Sıradan iki sevgiliden farklıydı onlar. Her şey yüzeyselden ibaret değildi. Ruhlarıyla, fısıldayarak sevişirlerdi. Dillere pelesenk olmuş sözcüklerden apayrı bir boyuttaydılar. En azından Darya öyle olduklarını sanıyordu. Zaman içinde Vladimir değişmişti. Büyümenin dışında, bir evrimdi adeta. Darya'ya olan ilgisi, sigara ve uyuşturucuya yönelmişti. Vladimir'in kendiyle sarhoş olmasını istedi, içkiyle değil. Bencilliği sadece Vladimir konusundaydı. Adamın gözünden düştüğü için, hep kendinde aradı sorunu. Onu geri kazanmak için her şeyi yapmaya hazırdı. Vladimir tam altı ay önce gitmişti. Gittiği günü anımsıyordu. Genç adamın evinde, odasındaydılar. Yatakta oldukları doğruydu; ama sadece öpüşüyorlardı. Genç adamın, ara sıra boynuna indiği oluyordu. Son noktayı koyan, daha ileri gitmesiydi. On altı yaşında bakireliğini teslim etmesi ne kadar doğruydu, bilmiyordu. Aşık olduğu birine teslim edecekti kadınlık çiçeğini ve Vladimir'e gerçek anlamda bağlıydı; ama erkendi. Gerçek anlamda erkendi. Bunun devamı olacaktı ve on dokuz yaşındaki adamı tatmin edemeyeceğinin bilincindeydi.

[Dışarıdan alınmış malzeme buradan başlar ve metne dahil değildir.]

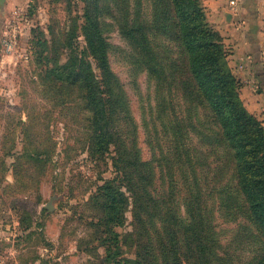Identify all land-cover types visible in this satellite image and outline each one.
I'll return each mask as SVG.
<instances>
[{"label": "trees", "instance_id": "obj_1", "mask_svg": "<svg viewBox=\"0 0 264 264\" xmlns=\"http://www.w3.org/2000/svg\"><path fill=\"white\" fill-rule=\"evenodd\" d=\"M83 1L85 48L70 36L68 62L48 64L45 75L83 92L89 150L102 156L114 147L116 176L92 197L96 225L111 230L131 206L134 255L107 251L105 264H264V129L239 97L201 0ZM109 25L129 48L132 69L153 86L143 120L148 159L110 66ZM218 219L234 225L230 239Z\"/></svg>", "mask_w": 264, "mask_h": 264}, {"label": "rangeland", "instance_id": "obj_2", "mask_svg": "<svg viewBox=\"0 0 264 264\" xmlns=\"http://www.w3.org/2000/svg\"><path fill=\"white\" fill-rule=\"evenodd\" d=\"M201 3L222 37L240 99L264 129V0ZM14 12L17 44L6 50L3 38ZM84 20L83 0H6L0 8V264H105L107 251L134 255L131 206L111 230L96 225L92 197L116 176L114 147L102 156L89 150L92 115L83 92L45 75L48 64L68 62L70 36L77 38L78 51L85 48ZM104 34L148 159L143 120L153 105V86L144 72L132 69L116 27H104ZM217 224L224 240L234 235L232 223Z\"/></svg>", "mask_w": 264, "mask_h": 264}, {"label": "built area", "instance_id": "obj_3", "mask_svg": "<svg viewBox=\"0 0 264 264\" xmlns=\"http://www.w3.org/2000/svg\"><path fill=\"white\" fill-rule=\"evenodd\" d=\"M8 29L4 34V47L6 50H10L17 44V36H18V15L16 12L11 16L8 21Z\"/></svg>", "mask_w": 264, "mask_h": 264}, {"label": "water", "instance_id": "obj_4", "mask_svg": "<svg viewBox=\"0 0 264 264\" xmlns=\"http://www.w3.org/2000/svg\"><path fill=\"white\" fill-rule=\"evenodd\" d=\"M5 1H6V0H0V8H2V7L4 6Z\"/></svg>", "mask_w": 264, "mask_h": 264}]
</instances>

Onu kaybetmek ve başka kızlara kaptırmak korkusuna direterek uzaklaştı ondan. Açıklayabildiğini düşünüyordu; ama Vladimir soğuktu. Sanki hiçbir bağları yokmuş gibi. Darya'nın ısrarcı olmayan öpücüklerini şirin bulduğunu söylerdi, artık onlara karşılık bile vermiyordu. Ne tutku dolu dudak ısırıkları kalmıştı, ne de sevgi. Gözyaşlarıydı geride kalan. Ve sözler, aklından hiç çıkmışlar mıydı sahi? ‘On dokuz yaşında ve yakışıklıyım, etrafımda hiçbir bakir yok Darya. Seni sevdiğim için başkalarıyla sevişmedim; ama bu lekeyle dalga konusu olmaktan bıktım. Beni bir daha arama lütfen, iyiliğimiz için.’ İyilik, ha? Kelime anlamını unutmuştu Darya. Hayatının siyah mürekkepe bulanmasını sağlayan adam, tam karşısındaydı ve hiçbir şey yapmıyordu. Her şeyi bitirmiş olan genç adam, bunu sadece cinsellik için yapmıştı. Hayat adil değildi ve Darya, bundan payını almıştı. Şimdi gözlerinin içine bakmaktan kaçarak ne kadar aciz olduğunu vurguluyordu adama. Belki de gülüp geçecekti. Nefrete zorla bürüdüğü gözler, adama çevrilince tutku olacaktı. Bunu o kadar iyi biliyordu ki, cümleyi duyana kadar, tepki bile vermedi. ‘İyi görünüyorsun.’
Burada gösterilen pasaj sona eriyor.